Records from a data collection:
== Segment start ==

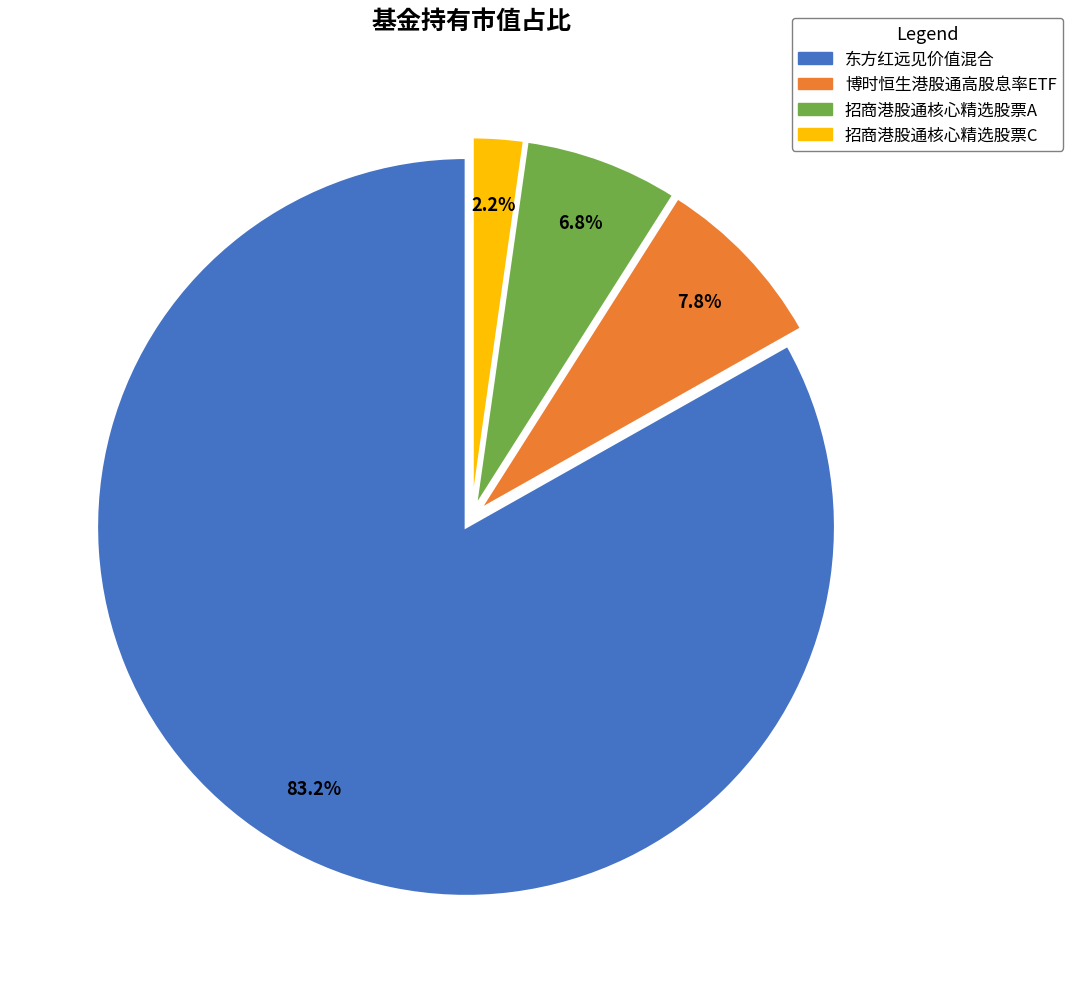

Which slice is the largest?

东方红远见价值混合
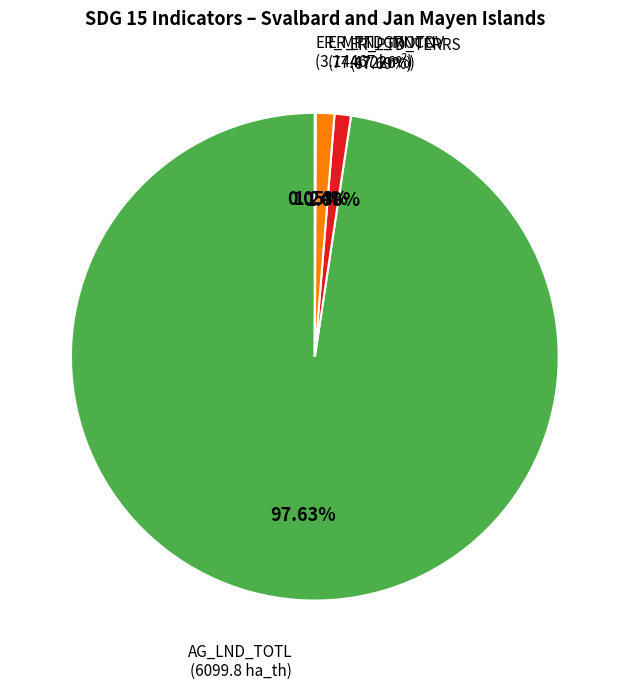

What is the smallest slice in the pie chart?

AG_LND_FRST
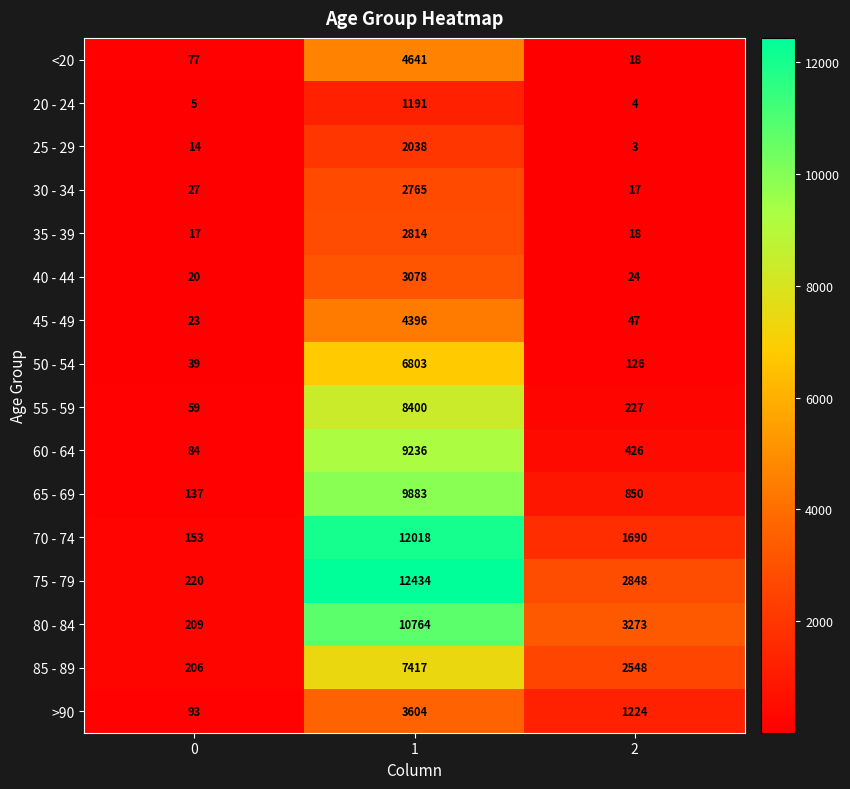

What is the sum of all 35 - 39 values?

2849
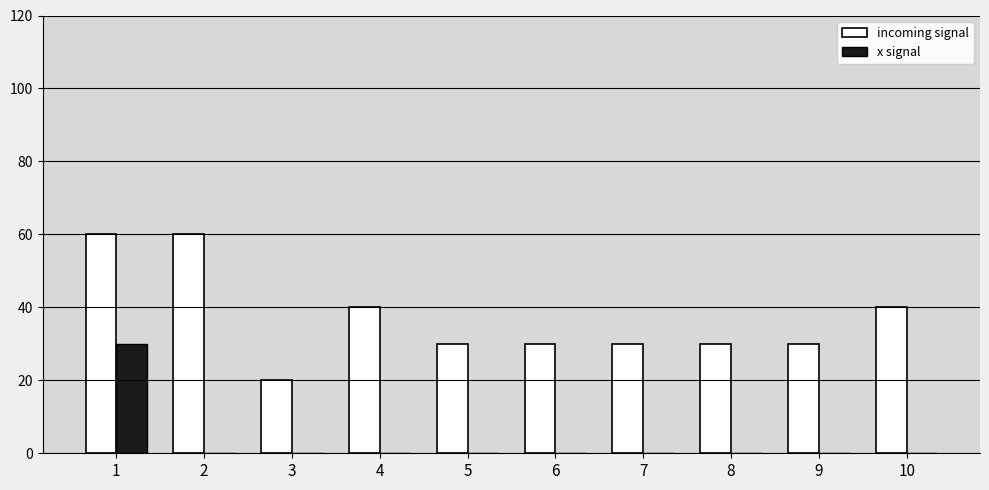

Reading right to left, transcribe all the data shown in this chart.

incoming signal: 10=40	9=30	8=30	7=30	6=30	5=30	4=40	3=20	2=60	1=60
x signal: 10=0	9=0	8=0	7=0	6=0	5=0	4=0	3=0	2=0	1=30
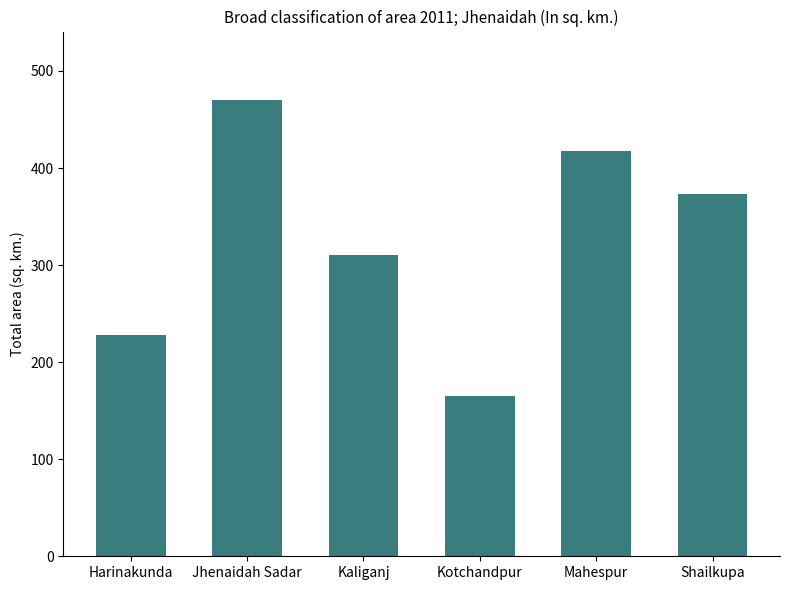

True or false: the data shows 227.5 at Harinakunda.

True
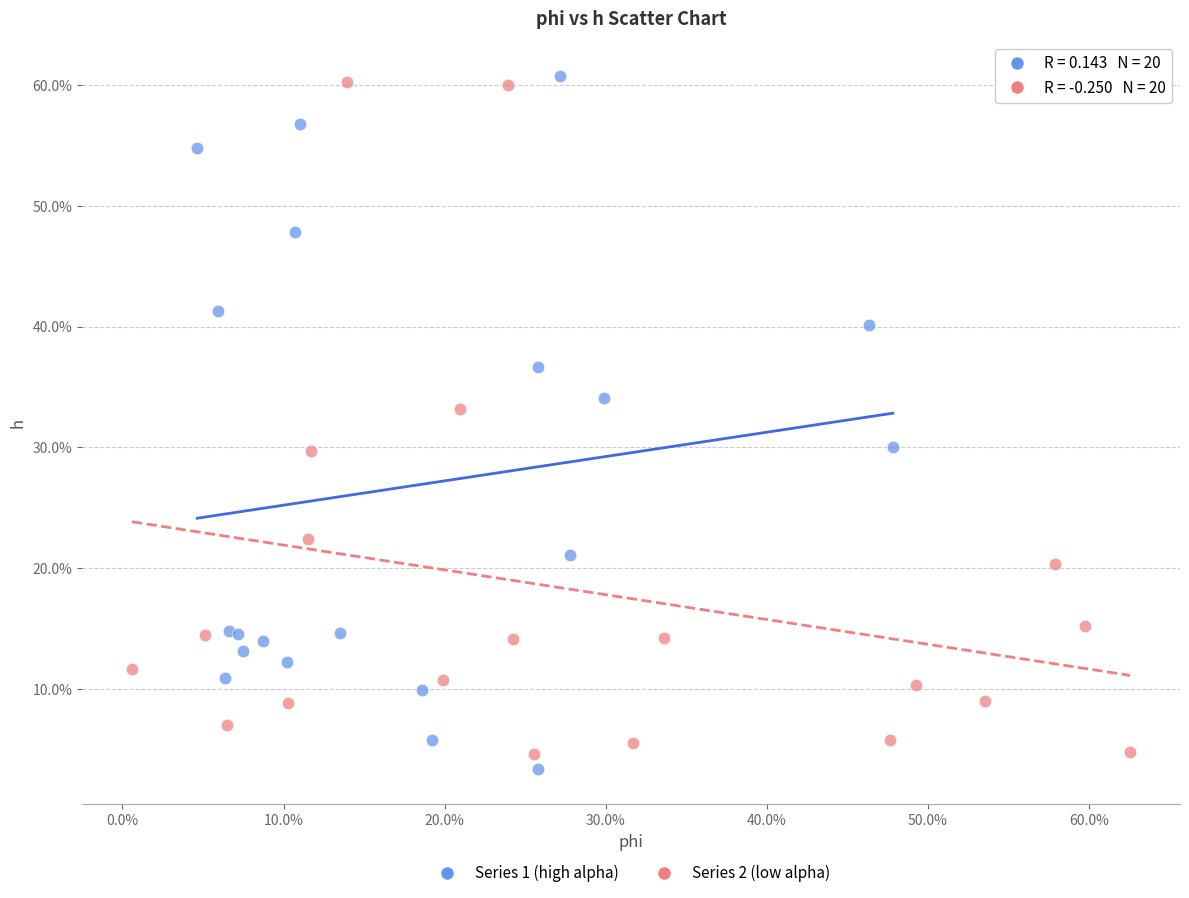

Which series has the largest Y range (max minus min)?

Series 1 (high alpha)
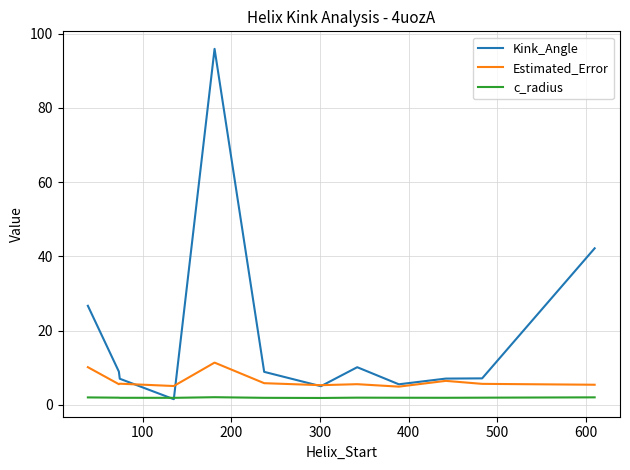

How many distinct data groups are displayed?

3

== Segment end ==

Copy out every line of the material above, character for character, leaving out the pictures.

Which slice is the largest?

东方红远见价值混合

What is the smallest slice in the pie chart?

AG_LND_FRST

What is the sum of all 35 - 39 values?

2849

Reading right to left, transcribe all the data shown in this chart.

incoming signal: 10=40	9=30	8=30	7=30	6=30	5=30	4=40	3=20	2=60	1=60
x signal: 10=0	9=0	8=0	7=0	6=0	5=0	4=0	3=0	2=0	1=30

True or false: the data shows 227.5 at Harinakunda.

True

Which series has the largest Y range (max minus min)?

Series 1 (high alpha)

How many distinct data groups are displayed?

3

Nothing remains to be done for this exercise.